OraSure previously participated in a program called Self-Test Africa Initiative (STAR), which has encouraged uptake of HIV self-testing in 13 countries. Now, OraSure is also seeing new countries wishing to adopt more self-testing, with 19 new country registrations from countries outside the STAR program to date, and 13 additional submissions pending.

In particular, the firm is expecting an initial scale-up order from health ministries in Nigeria in the fourth quarter. "We believe the Nigerian program will eventually be one of the largest programs deploying our test," Tang said. OraSure is also participating in the formal launch of HIV self-testing in Uganda, "with the full support of the ministry of health's permanent secretary and USAID," Tang said, with an initial shipment also expected in Q4.

"Under STAR, the ordering and shipping processes were consistent from country to country, with long, predictable lead times," Tang said, but expanding the addressable markets has "increased exposure to significant variability to ordering and shipping processes and timelines." Still, he asserted that once each new market is established, this slippage should subside.

The World Health Organization has also added a pediatric test claim to the OraSure pre-qualified professional HIV test and the firm's HIV self-test, which, in turn, allows OraSure to participate with PEPFAR in the Rome Action Plan for pediatric HIV. Tang said OraSure is now undertaking impact studies of its tests in a pediatric setting using funds from the Centers for Disease Control and Prevention.

The firm' risk assessment business, which includes tests for drugs of abuse, grew 17 percent in the quarter compared to the prior-year period. This growth could be sustained in the future due to new federal drug testing guidelines issued by the Substance Abuse and Mental Health Services Administration permitting oral fluid drug testing in federally regulated workplace settings and in markets that follow federal guidelines.

Tang noted that SAMHSA estimates approximately 30 percent of federally funded and regulated drug testing will eventually be performed using oral fluids, translating into roughly 12 million tests each year at the low end of the range.

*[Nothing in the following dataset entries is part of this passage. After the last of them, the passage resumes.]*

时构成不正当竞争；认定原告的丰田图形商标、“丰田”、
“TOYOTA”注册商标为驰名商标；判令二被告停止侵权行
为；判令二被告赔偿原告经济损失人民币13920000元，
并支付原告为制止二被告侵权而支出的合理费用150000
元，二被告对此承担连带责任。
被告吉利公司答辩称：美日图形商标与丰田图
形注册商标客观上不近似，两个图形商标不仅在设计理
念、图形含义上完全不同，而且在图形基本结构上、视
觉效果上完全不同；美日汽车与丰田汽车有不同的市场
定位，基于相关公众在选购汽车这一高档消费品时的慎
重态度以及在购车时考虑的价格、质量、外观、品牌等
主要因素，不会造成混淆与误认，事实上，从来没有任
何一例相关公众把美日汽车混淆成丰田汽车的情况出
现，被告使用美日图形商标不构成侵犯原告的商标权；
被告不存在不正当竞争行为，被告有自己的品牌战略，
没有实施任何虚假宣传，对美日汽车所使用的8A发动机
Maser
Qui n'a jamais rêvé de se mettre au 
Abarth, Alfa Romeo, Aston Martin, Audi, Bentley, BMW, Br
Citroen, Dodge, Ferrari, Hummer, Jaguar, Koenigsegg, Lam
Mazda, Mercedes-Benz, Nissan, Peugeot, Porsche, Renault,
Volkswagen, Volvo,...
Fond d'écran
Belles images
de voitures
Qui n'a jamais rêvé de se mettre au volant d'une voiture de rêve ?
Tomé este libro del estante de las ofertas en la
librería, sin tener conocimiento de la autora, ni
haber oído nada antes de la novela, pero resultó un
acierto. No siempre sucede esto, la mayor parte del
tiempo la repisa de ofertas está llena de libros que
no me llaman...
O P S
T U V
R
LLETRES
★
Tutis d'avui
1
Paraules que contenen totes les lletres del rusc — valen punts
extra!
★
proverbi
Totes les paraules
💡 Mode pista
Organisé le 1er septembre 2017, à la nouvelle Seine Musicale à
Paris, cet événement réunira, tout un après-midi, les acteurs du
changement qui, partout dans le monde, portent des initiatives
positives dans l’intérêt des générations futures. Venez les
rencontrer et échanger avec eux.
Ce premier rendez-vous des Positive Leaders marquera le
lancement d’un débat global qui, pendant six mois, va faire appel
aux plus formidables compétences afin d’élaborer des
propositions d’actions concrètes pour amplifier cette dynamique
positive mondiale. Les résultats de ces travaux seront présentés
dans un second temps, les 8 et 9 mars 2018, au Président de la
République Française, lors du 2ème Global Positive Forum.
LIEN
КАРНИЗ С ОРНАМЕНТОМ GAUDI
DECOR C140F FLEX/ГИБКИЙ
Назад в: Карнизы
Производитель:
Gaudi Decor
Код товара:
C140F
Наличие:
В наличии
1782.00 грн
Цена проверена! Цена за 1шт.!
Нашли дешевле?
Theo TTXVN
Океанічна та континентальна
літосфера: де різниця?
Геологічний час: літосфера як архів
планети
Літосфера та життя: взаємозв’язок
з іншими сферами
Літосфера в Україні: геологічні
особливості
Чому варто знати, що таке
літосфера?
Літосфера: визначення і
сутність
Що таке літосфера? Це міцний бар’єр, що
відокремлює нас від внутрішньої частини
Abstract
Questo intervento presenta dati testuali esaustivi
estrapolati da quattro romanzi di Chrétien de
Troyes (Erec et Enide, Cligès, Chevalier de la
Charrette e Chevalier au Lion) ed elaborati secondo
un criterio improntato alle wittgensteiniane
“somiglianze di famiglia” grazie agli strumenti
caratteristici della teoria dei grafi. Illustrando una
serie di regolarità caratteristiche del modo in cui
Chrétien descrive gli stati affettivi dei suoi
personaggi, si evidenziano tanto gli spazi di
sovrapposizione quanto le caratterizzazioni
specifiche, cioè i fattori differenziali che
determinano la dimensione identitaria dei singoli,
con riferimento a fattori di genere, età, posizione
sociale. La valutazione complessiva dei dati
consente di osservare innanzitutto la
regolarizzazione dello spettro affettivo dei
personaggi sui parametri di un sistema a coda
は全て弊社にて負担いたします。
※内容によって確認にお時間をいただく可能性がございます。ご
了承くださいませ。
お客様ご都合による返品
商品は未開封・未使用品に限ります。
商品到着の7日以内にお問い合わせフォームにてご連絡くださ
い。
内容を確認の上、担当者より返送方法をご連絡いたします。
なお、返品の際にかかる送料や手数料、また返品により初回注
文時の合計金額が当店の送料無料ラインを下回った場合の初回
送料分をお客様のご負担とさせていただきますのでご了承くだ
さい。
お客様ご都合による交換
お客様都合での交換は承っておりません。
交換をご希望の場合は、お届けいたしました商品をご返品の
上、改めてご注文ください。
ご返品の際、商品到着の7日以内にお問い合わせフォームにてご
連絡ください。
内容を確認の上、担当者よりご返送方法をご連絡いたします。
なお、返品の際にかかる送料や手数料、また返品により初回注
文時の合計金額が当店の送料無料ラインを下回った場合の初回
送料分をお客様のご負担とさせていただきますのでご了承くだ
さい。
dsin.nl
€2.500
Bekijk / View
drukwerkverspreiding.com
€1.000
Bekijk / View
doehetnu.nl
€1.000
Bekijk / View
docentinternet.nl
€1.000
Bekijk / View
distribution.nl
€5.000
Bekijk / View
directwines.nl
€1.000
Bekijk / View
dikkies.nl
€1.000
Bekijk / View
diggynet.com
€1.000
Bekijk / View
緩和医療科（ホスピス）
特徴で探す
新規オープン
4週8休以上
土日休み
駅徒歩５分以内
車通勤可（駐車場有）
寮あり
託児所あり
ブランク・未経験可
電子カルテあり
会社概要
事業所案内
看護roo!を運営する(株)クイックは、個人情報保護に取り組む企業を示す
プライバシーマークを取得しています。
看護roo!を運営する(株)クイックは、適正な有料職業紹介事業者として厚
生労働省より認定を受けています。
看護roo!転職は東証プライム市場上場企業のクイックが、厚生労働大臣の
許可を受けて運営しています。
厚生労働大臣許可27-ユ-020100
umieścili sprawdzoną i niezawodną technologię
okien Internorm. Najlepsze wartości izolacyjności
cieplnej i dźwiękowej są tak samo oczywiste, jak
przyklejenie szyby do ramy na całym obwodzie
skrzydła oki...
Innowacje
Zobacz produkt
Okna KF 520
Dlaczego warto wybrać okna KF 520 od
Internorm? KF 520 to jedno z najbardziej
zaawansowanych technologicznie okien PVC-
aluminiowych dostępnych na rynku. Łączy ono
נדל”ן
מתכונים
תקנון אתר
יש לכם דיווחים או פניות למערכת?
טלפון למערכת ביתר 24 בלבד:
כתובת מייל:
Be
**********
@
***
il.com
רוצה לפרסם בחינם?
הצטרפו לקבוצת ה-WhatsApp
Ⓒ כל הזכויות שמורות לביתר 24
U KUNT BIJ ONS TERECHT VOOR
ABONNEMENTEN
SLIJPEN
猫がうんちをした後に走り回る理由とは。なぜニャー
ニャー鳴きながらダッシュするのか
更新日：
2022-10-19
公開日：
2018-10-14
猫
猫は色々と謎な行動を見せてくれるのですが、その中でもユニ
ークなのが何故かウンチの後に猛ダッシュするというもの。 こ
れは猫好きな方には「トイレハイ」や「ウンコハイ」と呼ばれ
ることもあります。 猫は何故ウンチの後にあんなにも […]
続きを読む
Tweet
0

"We believe that these guidelines will open up a large potential market for us that we are currently not serving," he said.

The use of oral fluids allows for better differentiation between recent drug use and historical use, so it can be used to tell is a person is impaired while on the job, and the guidelines stipulate test parameters and oral fluid device requirements for manufacturers, Tang said. He added that OraSure has finalized the design of an oral fluid collection device that it believes will meet these federal requirements and it is working with Thermo Fisher Scientific to develop automated drug test assays.

The firm expects some growth in its consumer genomics business in Q4 due to seasonality, namely people buying genomics tests as holiday gifts. But other trends in the consumer genomics market have impacted OraSure's business, Tang said.

Sales of OraSure's genomics products declined 41 percent in the quarter largely due to lower customer demand, "primarily from a large consumer genomics customer that changed its promotional strategy, which impacted its purchasing pattern."

Excluding this single customer, however, genomics products revenues grew 30 percent year-over-year. The firm still lowered its forecast for genomics revenues in the fourth quarter, however.

Tang said this was due in part to the fact that media attention surrounding a US Department of Justice case regarding improper ordering of PGx tests may have created "mistrust and cynicism" toward genetic testing among consumers and uncertainty among customers, which "may be contributing to the more general slowdown that we and others are seeing in the broader consumer genomics space."  

And, despite the underlying strength in genomics, the ancestry and genealogy testing segment within consumer genomics continues to decline, Tang said, which is impacting the firm's product revenues and royalty income. OraSure receives royalties from Ancestry.com as part of a legal dispute settlement.

"Over time, we expect that other submarkets within genetic testing — most notably disease risk management, augmented by animal health and lifestyle genomics — will eventually offset these declines," Tang said.